The correct answer is: A. Firms produce homogeneous goods
In a perfectly competitive market, there are many firms producing identical goods. This means that each firm has a small share of the market and cannot influence the market price. As a result, firms in a perfectly competitive market must accept the market price and produce at the point where marginal cost equals marginal revenue.
In a monopolistically competitive market, there are a large number of firms producing similar but not identical goods. This means that each firm has a somewhat larger share of the market than a firm in a perfectly competitive market, but it still cannot influence the market price. As a result, firms in a monopolistically competitive market must also accept the market price and produce at the point where marginal cost equals marginal revenue.

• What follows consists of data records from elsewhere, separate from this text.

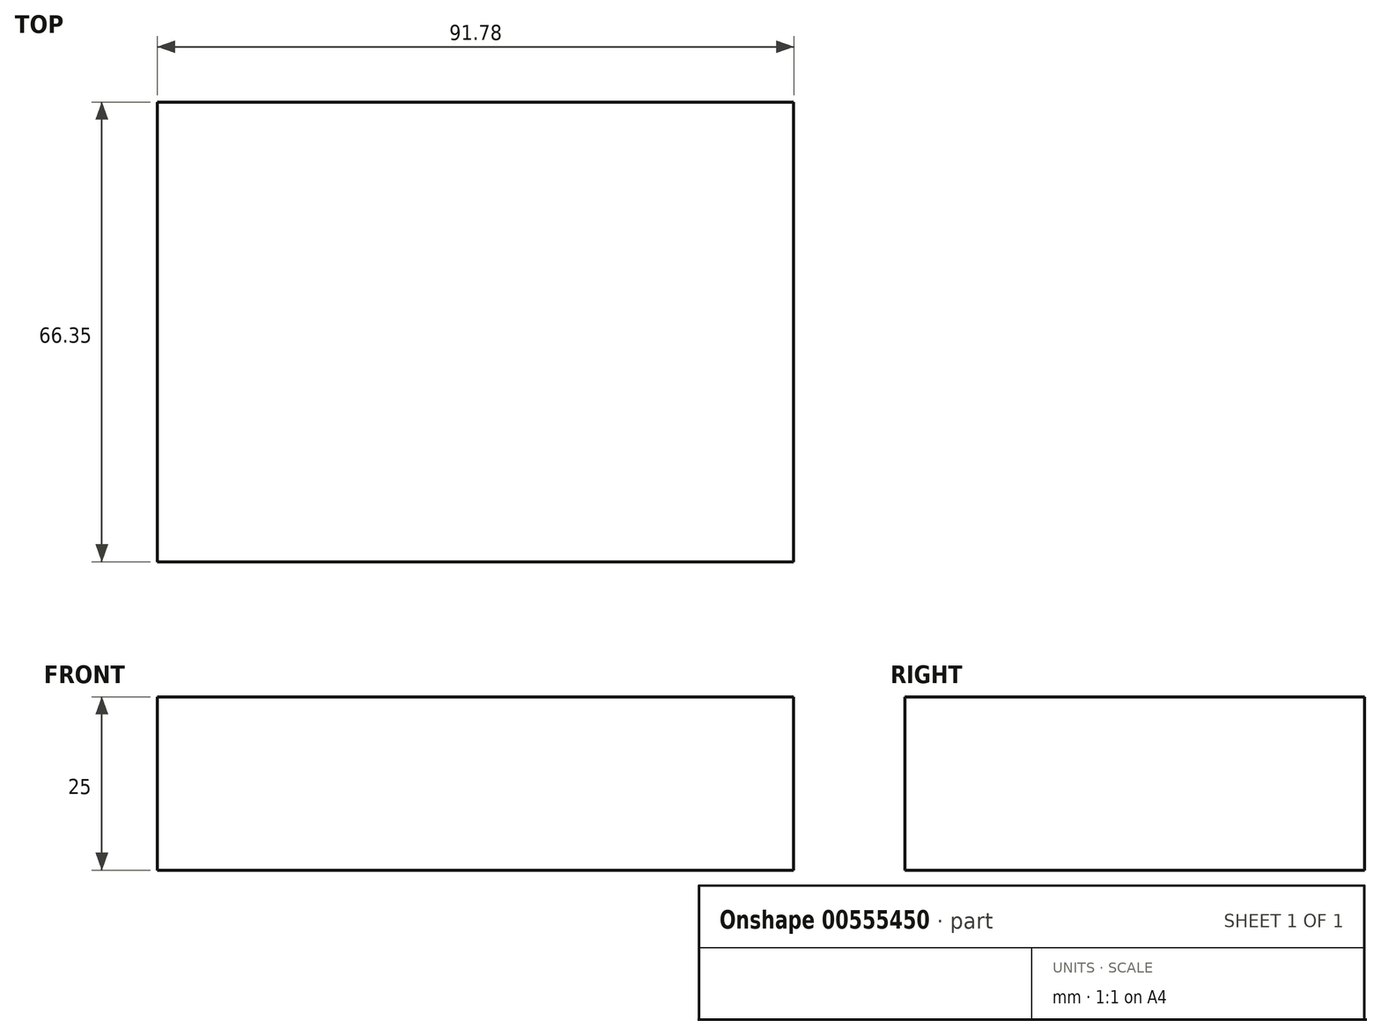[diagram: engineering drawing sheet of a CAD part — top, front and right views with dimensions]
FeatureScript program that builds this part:
annotation { "Feature Type Name" : "Feature", "Feature Type Description" : "" }
export const myFeature = defineFeature(function(context is Context, id is Id, definition is map)
    precondition{}
    {
        {
            var Q0;
            Q0=qCreatedBy(makeId("Top.planeOp"),FACE);
            var sketch = newSketch(context, id + "F0", { "sketchPlane" : qUnion([Q0])});
            skLineSegment(sketch, "E0.bottom", {"start": v(-42.1, 42.17) * mm, "end": v(49.68, 42.17) * mm});
            skLineSegment(sketch, "E0.top", {"start": v(-42.1, -24.18) * mm, "end": v(49.68, -24.18) * mm});
            skLineSegment(sketch, "E0.left", {"start": v(-42.1, 42.17) * mm, "end": v(-42.1, -24.18) * mm});
            skLineSegment(sketch, "E0.right", {"start": v(49.68, 42.17) * mm, "end": v(49.68, -24.18) * mm});
            skSolve(sketch);
        }
        {
            var Q0;
            Q0=makeQuery(id+"F0.imprint","IMPRINT",FACE,{"disambiguationData":[TD([[makeQuery(id+"F0.imprint","IMPRINT",EDGE,{"derivedFrom":sQuery(id+"F0.wireOp",EDGE,"E0.bottom")}),-1.0]])]});
            var sketch = newSketch(context, id + "F1", { "sketchPlane" : qUnion([Q0])});
            skSolve(sketch);
        }
        {
            var Q0;
            Q0 = qSketchRegion(id + "F1", true);
            var Q1;
            Q1=makeQuery(id+"F0.imprint","IMPRINT",FACE,{"disambiguationData":[TD([[makeQuery(id+"F0.imprint","IMPRINT",EDGE,{"derivedFrom":sQuery(id+"F0.wireOp",EDGE,"E0.bottom")}),-1.0]])]});
            extrude(context, id + "F2", {"entities" : qUnion([Q0, Q1]), "depth" : 25 * mm, "offsetDistance" : 25 * mm});
        }
    });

However, there are some key differences between perfectly competitive markets and monopolistically competitive markets. In a perfectly competitive market, there are no barriers to entry or exit, meaning that firms can easily enter or exit the market. This means that there is a constant threat of new firms entering the market, which puts downward pressure on prices and profits. In a monopolistically competitive market, there are some barriers to entry, which means that it is not as easy for firms to enter or exit the market. This means that firms in a monopolistically competitive market have some degree of market power, which allows them to charge a price above marginal cost.

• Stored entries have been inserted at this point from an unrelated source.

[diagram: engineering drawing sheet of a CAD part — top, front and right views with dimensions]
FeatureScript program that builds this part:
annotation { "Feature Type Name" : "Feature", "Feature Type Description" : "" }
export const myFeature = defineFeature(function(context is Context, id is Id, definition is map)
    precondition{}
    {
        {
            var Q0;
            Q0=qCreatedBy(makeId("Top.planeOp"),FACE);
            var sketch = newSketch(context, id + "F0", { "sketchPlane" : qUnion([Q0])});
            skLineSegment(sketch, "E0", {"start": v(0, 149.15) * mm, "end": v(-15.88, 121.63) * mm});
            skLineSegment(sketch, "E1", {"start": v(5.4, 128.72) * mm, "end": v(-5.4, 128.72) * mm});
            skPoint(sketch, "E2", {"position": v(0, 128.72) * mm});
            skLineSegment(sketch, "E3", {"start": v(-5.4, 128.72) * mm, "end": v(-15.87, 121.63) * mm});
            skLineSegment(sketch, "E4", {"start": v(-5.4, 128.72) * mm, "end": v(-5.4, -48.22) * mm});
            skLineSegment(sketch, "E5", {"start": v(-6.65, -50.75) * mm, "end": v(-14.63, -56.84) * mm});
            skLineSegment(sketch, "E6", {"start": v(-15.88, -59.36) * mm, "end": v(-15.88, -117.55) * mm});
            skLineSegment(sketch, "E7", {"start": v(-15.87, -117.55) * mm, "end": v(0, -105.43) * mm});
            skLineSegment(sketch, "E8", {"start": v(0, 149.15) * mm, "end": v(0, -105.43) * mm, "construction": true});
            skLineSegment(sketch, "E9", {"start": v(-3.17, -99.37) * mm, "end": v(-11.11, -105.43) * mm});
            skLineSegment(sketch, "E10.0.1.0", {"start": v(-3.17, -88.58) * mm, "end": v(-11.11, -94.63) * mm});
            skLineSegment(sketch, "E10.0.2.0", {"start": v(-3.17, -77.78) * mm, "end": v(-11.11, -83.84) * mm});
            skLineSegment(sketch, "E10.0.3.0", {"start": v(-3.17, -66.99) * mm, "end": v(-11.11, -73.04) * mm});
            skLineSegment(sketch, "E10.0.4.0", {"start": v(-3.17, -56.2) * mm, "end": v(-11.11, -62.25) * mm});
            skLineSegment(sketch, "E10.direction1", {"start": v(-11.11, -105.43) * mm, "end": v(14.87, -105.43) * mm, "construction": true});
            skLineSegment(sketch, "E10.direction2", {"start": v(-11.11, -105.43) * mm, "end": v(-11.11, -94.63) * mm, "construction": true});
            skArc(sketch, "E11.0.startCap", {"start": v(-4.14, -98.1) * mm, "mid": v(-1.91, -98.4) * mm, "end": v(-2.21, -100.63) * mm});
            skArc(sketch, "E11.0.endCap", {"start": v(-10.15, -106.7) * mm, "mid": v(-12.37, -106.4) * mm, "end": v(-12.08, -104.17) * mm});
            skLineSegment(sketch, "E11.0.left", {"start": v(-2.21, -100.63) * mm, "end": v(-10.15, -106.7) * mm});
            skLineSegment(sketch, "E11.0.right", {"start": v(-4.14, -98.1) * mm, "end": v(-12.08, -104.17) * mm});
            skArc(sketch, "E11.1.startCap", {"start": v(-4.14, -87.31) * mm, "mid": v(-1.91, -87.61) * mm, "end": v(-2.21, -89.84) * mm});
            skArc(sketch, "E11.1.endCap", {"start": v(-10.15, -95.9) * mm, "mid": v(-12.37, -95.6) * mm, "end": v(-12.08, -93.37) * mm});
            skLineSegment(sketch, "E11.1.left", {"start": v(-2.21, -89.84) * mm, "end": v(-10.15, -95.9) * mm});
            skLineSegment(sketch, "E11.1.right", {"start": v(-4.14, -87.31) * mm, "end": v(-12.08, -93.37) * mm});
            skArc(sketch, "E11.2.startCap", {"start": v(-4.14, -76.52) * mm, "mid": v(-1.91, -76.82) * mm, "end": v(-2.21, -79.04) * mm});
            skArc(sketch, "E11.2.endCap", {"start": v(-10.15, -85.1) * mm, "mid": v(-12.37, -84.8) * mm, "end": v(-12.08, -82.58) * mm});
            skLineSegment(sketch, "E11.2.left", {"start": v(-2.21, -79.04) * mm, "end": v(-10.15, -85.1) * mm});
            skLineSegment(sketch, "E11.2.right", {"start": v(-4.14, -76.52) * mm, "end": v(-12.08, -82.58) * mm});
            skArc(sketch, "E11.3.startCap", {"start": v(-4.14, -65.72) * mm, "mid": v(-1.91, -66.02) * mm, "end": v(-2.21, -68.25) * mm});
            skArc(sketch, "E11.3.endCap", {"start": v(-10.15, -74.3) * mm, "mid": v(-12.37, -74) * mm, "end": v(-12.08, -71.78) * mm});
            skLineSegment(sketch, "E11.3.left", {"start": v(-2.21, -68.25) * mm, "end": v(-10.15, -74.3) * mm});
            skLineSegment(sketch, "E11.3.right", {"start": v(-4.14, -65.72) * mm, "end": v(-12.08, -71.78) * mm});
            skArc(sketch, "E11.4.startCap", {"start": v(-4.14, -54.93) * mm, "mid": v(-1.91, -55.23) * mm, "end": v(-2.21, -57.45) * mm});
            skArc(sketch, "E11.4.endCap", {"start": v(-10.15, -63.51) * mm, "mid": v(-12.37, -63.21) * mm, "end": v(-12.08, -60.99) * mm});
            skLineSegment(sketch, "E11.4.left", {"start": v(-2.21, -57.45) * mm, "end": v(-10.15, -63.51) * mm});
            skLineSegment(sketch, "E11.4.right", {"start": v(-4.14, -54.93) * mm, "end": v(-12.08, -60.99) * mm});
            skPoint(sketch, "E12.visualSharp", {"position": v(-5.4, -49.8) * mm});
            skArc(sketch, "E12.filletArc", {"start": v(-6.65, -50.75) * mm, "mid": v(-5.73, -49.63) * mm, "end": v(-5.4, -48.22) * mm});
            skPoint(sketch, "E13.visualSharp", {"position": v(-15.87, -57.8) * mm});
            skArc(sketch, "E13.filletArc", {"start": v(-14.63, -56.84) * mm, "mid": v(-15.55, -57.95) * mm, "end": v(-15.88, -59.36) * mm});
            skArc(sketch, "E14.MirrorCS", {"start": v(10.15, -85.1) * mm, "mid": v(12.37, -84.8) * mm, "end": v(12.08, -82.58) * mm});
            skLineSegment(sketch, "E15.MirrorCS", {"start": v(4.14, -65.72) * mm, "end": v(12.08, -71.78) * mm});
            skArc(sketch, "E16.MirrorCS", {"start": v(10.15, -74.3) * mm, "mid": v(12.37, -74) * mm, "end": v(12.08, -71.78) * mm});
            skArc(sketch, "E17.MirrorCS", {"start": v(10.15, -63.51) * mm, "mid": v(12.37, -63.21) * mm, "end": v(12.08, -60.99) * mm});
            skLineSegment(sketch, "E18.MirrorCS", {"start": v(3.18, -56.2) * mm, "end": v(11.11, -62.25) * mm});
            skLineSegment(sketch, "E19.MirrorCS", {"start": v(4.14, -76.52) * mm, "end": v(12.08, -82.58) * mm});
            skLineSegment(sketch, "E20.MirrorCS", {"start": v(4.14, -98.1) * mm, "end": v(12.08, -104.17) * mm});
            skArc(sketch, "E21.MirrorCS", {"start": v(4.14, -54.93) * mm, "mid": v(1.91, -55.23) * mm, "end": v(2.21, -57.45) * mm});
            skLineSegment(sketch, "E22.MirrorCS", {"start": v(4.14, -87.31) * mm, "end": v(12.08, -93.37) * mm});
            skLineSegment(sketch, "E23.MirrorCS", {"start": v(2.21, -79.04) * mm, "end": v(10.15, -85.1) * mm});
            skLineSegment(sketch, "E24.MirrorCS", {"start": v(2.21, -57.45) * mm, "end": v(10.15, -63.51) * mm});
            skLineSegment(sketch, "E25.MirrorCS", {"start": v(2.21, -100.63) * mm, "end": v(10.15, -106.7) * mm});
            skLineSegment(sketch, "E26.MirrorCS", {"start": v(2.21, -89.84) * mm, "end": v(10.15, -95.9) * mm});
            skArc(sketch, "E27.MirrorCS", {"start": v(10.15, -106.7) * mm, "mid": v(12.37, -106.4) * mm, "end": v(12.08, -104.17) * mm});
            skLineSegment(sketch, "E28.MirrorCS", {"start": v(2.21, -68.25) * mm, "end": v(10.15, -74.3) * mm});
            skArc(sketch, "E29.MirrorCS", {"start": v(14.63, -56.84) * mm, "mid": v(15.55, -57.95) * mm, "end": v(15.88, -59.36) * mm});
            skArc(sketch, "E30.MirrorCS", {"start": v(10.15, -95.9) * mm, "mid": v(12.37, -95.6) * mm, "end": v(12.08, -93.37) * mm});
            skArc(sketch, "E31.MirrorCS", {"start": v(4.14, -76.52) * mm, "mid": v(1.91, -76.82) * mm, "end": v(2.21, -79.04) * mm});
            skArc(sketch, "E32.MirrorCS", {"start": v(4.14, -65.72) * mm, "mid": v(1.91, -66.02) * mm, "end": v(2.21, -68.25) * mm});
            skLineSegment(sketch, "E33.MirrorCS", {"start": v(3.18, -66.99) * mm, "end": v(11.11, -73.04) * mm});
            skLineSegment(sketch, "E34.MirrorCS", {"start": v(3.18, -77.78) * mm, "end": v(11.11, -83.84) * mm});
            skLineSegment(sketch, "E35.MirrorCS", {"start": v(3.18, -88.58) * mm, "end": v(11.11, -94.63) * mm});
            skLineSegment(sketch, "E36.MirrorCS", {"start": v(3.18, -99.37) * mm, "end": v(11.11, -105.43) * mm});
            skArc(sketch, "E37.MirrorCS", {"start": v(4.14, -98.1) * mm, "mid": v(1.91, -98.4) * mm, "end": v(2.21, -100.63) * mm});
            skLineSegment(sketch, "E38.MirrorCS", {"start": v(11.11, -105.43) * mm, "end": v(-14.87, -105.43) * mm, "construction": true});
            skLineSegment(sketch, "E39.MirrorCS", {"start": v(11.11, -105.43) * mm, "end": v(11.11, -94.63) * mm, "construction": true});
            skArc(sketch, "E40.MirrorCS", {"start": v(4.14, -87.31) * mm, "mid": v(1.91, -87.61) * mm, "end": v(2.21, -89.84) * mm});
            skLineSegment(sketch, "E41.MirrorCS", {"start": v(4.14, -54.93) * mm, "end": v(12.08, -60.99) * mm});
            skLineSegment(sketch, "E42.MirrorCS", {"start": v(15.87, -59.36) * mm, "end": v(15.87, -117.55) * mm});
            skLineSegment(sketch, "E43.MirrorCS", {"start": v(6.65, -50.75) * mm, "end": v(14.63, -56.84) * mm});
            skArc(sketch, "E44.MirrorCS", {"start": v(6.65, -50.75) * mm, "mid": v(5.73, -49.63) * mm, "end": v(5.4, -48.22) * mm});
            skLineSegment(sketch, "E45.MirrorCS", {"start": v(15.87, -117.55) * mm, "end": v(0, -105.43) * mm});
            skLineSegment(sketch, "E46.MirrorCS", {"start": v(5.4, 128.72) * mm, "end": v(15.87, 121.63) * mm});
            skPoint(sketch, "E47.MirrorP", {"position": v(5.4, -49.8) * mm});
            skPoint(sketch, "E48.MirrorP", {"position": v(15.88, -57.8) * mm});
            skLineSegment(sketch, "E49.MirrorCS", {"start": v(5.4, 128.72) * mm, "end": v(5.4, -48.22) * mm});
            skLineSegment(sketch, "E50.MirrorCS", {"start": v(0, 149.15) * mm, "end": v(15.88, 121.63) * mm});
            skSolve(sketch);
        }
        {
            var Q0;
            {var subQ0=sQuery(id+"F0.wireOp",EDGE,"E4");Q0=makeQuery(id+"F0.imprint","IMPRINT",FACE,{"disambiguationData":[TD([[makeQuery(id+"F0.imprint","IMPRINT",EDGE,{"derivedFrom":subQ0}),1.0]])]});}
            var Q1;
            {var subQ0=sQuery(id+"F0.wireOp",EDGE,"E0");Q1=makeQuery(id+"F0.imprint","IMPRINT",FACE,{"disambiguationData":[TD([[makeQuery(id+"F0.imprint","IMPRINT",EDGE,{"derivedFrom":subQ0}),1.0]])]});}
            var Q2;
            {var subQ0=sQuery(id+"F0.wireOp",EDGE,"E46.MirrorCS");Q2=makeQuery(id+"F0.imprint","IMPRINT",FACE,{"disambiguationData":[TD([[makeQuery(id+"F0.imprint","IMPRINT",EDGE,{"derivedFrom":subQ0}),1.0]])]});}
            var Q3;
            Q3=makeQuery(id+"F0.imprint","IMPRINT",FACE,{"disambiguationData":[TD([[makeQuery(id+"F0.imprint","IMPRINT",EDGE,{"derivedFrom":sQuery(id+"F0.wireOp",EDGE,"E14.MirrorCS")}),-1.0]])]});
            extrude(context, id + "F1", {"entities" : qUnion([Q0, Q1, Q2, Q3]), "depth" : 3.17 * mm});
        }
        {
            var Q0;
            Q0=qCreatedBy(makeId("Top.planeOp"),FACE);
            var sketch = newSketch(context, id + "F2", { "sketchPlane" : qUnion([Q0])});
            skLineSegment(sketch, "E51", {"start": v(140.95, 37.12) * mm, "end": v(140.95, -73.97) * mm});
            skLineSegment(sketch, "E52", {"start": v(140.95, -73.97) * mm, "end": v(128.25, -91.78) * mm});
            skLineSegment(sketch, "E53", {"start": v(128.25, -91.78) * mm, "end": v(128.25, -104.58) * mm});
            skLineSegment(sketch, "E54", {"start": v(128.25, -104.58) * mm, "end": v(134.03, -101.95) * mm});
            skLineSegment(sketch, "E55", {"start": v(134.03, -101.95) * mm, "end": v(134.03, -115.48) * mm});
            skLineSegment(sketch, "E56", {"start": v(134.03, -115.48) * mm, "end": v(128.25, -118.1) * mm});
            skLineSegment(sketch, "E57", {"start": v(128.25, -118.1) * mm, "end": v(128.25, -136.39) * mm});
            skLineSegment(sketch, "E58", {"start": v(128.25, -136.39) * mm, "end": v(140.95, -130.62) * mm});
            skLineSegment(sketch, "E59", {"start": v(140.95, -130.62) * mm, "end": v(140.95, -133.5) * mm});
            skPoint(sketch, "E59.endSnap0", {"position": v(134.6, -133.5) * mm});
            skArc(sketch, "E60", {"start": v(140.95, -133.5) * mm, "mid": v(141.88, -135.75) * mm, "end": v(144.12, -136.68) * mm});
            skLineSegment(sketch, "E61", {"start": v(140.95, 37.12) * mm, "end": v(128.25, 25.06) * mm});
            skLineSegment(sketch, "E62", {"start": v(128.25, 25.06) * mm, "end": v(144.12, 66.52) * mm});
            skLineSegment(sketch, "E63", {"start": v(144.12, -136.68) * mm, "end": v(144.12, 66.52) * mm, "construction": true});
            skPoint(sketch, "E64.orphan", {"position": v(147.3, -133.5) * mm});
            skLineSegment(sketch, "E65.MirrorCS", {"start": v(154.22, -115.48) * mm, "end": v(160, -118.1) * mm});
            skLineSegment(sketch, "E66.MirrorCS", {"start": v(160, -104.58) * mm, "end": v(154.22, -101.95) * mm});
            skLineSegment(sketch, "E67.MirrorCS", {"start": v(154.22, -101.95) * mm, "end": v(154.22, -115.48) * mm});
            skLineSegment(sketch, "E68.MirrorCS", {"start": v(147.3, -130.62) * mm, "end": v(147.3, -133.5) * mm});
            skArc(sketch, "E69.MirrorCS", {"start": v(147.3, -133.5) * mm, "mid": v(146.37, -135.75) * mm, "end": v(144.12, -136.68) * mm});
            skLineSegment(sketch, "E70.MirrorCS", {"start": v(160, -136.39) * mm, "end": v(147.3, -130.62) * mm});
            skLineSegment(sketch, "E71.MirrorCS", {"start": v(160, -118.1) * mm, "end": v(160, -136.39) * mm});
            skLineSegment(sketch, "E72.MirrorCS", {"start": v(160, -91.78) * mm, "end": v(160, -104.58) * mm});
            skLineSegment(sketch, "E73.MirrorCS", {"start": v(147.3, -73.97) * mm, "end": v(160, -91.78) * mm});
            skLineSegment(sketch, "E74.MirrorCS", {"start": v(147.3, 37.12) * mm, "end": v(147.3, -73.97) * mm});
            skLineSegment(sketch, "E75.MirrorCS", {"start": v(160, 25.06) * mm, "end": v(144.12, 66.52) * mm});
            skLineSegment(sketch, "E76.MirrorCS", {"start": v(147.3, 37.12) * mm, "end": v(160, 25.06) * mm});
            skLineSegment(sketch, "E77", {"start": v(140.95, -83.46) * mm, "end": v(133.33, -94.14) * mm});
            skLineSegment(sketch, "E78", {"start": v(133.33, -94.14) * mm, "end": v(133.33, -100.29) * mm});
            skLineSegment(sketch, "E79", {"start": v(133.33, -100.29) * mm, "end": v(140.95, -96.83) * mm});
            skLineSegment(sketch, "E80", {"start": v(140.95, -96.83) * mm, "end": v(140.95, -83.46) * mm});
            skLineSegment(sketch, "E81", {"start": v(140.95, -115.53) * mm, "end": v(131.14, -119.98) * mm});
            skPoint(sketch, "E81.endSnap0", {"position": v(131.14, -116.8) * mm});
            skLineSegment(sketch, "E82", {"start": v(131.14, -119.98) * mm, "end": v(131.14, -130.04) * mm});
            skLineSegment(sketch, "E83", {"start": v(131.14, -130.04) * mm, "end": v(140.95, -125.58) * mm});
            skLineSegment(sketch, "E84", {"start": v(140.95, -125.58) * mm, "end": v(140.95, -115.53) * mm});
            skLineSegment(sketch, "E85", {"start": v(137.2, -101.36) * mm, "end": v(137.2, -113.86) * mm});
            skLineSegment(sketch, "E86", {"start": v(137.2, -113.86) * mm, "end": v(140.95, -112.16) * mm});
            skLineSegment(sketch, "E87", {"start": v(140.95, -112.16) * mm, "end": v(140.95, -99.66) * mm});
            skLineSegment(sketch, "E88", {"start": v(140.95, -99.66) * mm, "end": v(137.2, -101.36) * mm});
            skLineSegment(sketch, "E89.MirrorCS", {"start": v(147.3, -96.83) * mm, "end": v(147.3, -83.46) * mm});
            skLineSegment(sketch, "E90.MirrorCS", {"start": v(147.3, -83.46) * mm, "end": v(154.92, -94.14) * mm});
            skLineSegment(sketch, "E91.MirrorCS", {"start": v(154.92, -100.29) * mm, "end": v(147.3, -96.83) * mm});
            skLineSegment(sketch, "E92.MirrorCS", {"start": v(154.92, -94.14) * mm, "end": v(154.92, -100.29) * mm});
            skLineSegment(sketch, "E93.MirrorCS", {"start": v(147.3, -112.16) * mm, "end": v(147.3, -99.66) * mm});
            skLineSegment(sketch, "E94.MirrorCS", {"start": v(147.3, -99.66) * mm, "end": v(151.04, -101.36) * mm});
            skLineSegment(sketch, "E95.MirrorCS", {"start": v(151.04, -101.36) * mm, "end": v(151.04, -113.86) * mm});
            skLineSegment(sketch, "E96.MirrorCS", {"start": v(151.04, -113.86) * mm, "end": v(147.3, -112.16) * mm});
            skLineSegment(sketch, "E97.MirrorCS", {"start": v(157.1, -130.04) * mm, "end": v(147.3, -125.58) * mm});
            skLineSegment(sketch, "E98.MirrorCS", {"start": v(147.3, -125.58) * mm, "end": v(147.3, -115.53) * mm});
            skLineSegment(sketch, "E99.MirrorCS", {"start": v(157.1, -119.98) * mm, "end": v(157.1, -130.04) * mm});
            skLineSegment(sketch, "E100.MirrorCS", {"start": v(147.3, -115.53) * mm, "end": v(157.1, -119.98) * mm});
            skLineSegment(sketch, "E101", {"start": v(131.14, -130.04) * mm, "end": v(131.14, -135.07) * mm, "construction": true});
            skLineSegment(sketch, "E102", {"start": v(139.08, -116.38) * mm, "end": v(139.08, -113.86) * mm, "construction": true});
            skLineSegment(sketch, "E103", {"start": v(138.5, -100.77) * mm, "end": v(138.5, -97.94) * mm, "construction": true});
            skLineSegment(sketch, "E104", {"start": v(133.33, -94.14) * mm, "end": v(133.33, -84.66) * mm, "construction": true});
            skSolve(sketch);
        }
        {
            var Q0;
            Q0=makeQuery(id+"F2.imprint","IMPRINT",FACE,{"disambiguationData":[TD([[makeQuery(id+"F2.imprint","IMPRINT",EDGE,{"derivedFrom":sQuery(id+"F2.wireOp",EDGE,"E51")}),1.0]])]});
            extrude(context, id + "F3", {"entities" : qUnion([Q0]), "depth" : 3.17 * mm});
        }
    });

Option B is incorrect because prices are not equal to marginal cost in a monopolistically competitive market. As explained above, firms in a monopolistically competitive market must accept the market price, which is above marginal cost.
Option C is incorrect because long-run profits are not zero in a monopolistically competitive market. As explained above, firms in a monopolistically competitive market have some degree of market power, which allows them to charge a price above marginal cost. This means that firms in a monopolistically competitive market can earn positive profits in the long run.
Option D is incorrect because prices are not above marginal cost in the long run in a monopolistically competitive market. As explained above, firms in a monopolistically competitive market must accept the market price, which is above marginal cost. However, the market price will eventually fall to the level of marginal cost in the long run as new firms enter the market.